To figure out why the 15 belong together, the analyst needs to plot the explanatory variables against cluster index. Now, think of WuFoo, FeedBurner, etc. as clusters, and the proportion of code given to Application, etc. as variables.
While the line segments don't signify anything real, they trace out the precise paths our eyes would take when reading the stacked column chart above! Remember we wanted to compare the number of lines given to each function across companies. If shown the column chart, my eyes would flip across the top of the Application (blue) blocks from WuFoo to regonline. This path is exactly the brown line on our first profile chart.
The numbers for Marketing, Support and Billing are much easier to read too as they all start from zero for each company.
The right chart is another possibility but for this particular situation, I prefer the left one.
Finally, I am less familiar with the "parallel coordinates plot" that Derek talked about. I believe it is a variant of the profile chart.
Xan G. tells us that these "inconsistent pie charts ... make [his] head hurt". The dizzy array of colors is unfortunate, especially when "Application" gets a medium blue in three of four pies but an orange-red in one of them. Just like the baby names charts, it's important to keep the background constant when constructing small multiples.
The goal of this section was to uncover any [software development] task that might be
overlooked [by these startup companies]. When writing a software product, the tendency is to focus
100% on the application. Items like support, marketing, and especially
billing never cross your mind.
The junkart version below is designed to bring out this one message: that Blinksale has distinguished itself from the rest by having spent more time developing code for purposes other than the application itself.
I removed the raw counts of lines of code and focused only on the relative proportions. The former does nothing to argue the author's case.
The pie charts fail our self-sufficiency test. The reader must rely on the data table and data labels to understand the chart. If removed, the key message is obscured.
Going public may just be the most important -- and nerve racking -- decision any company will make. Managing and pricing an IPO is tricky, so picking the right underwriter is crucial. Bankers often boast of their league table prowess to win mandates, but quantity does not necessarily mean quality.
By quantity, they meant the amount of underwriting fees (revenues) earned; and by quality, the average stock performance of the newly-public companies, as of Feb 16, 2007.
Ten banks were compared on the two Qs using this chart, which is best described as the "file folder chart".
Amusingly, its creator sized the height of each file
according to the quality metric, which is the return % listed at the
top right corner of each file. The files were sorted by decreasing
quality. Since each file is a parallelogram, its area is proportional to quality.

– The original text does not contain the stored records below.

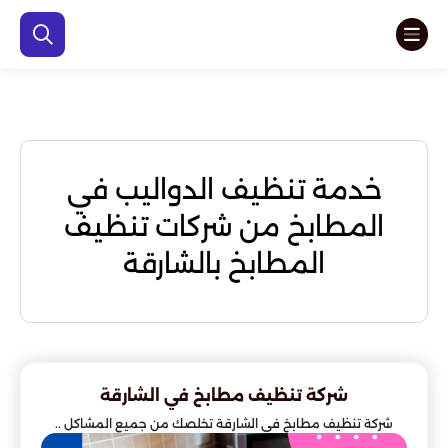
خدمة تنظيف الدواليب في
المطابخ من شركات تنظيف
المطابخ بالشارقة
شركة تنظيف مطابخ في الشارقة
شركة تنظيف مطابخ في الشارقة تخلصك من جميع المشاكل ..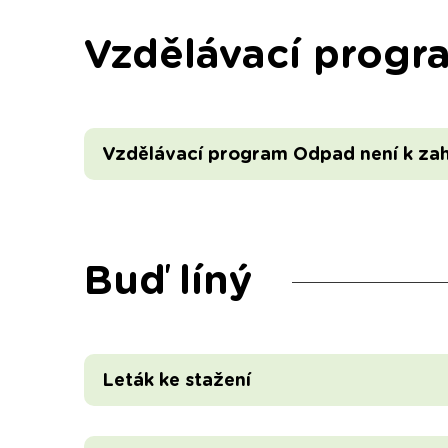
Vzdělávací progr
Vzdělávací program Odpad není k za
Buď líný
Leták ke stažení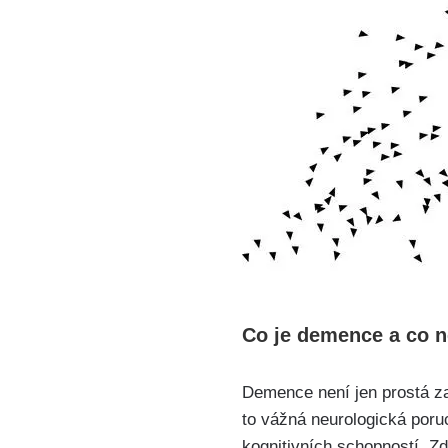
Co je demence a co n
Demence není jen prostá za
to vážná neurologická por
kognitivních schopností. Zd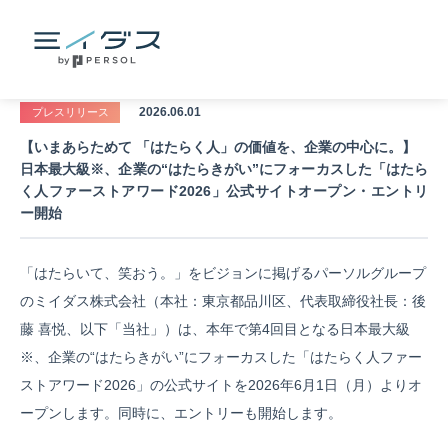
2026.06.01
プレスリリース
【いまあらためて 「はたらく人」の価値を、企業の中心に。】
日本最大級※、企業の“はたらきがい”にフォーカスした「はたら
く人ファーストアワード2026」公式サイトオープン・エントリ
ー開始
「はたらいて、笑おう。」をビジョンに掲げるパーソルグループ
のミイダス株式会社（本社：東京都品川区、代表取締役社長：後
藤 喜悦、以下「当社」）は、本年で第4回目となる日本最大級
※
、企業の“はたらきがい”にフォーカスした「はたらく人ファー
ストアワード2026」の公式サイトを2026年6月1日（月）よりオ
ープンします。同時に、エントリーも開始します。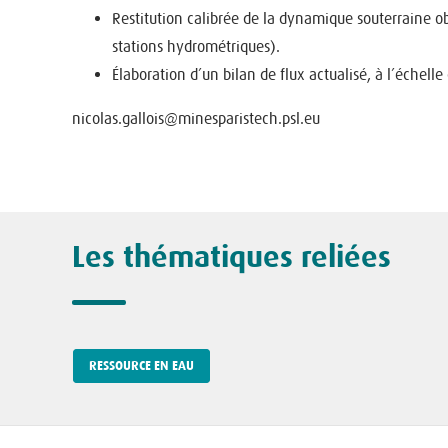
Restitution calibrée de la dynamique souterraine ob
stations hydrométriques).
Élaboration d’un bilan de flux actualisé, à l’échell
nicolas.gallois@minesparistech.psl.eu
Les thématiques reliées
RESSOURCE EN EAU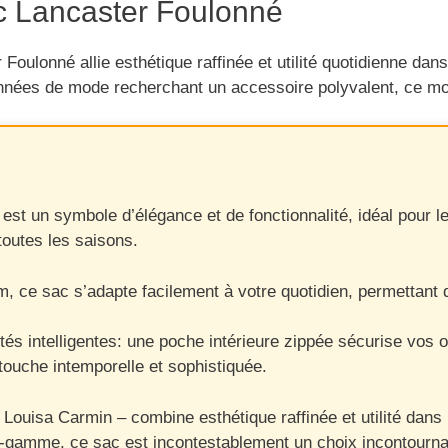
c Lancaster Foulonné
oulonné allie esthétique raffinée et utilité quotidienne d
onnées de mode recherchant un accessoire polyvalent, ce mo
t un symbole d’élégance et de fonctionnalité, idéal pour les
toutes les saisons.
ce sac s’adapte facilement à votre quotidien, permettant d
tés intelligentes: une poche intérieure zippée sécurise vos
 touche intemporelle et sophistiquée.
ouisa Carmin – combine esthétique raffinée et utilité dans 
-gamme, ce sac est incontestablement un choix incontourna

However, the files overlap, preventing us from comparing the areas of the files. Besides, the point made in the article about the importance of both Qs is lost since this chart stressed quality over quantity. Quantity showed up as a low dot on the tallest file and a high dot on the shortest file.
The junkart version restores the balance. The blue lines highlighted several banks that scored high on one metric but low on the other. The construct is a profile chart, with only two variables.
Curious readers may wonder if there were only 10 banks in the IPO underwriting market. Far from it. The chart designer introduced a selection bias because banks were included based on Quantity, and then Quality was rated. This meant there is possibly a boutique firm with small revenues but higher quality than any of the 10 in the plot.
Furthermore, much useful information is missing, including the dispersion of returns, the number of deals, etc.
Reference: "Grading the IPO Underwriters", Institutional Investor, March 2007.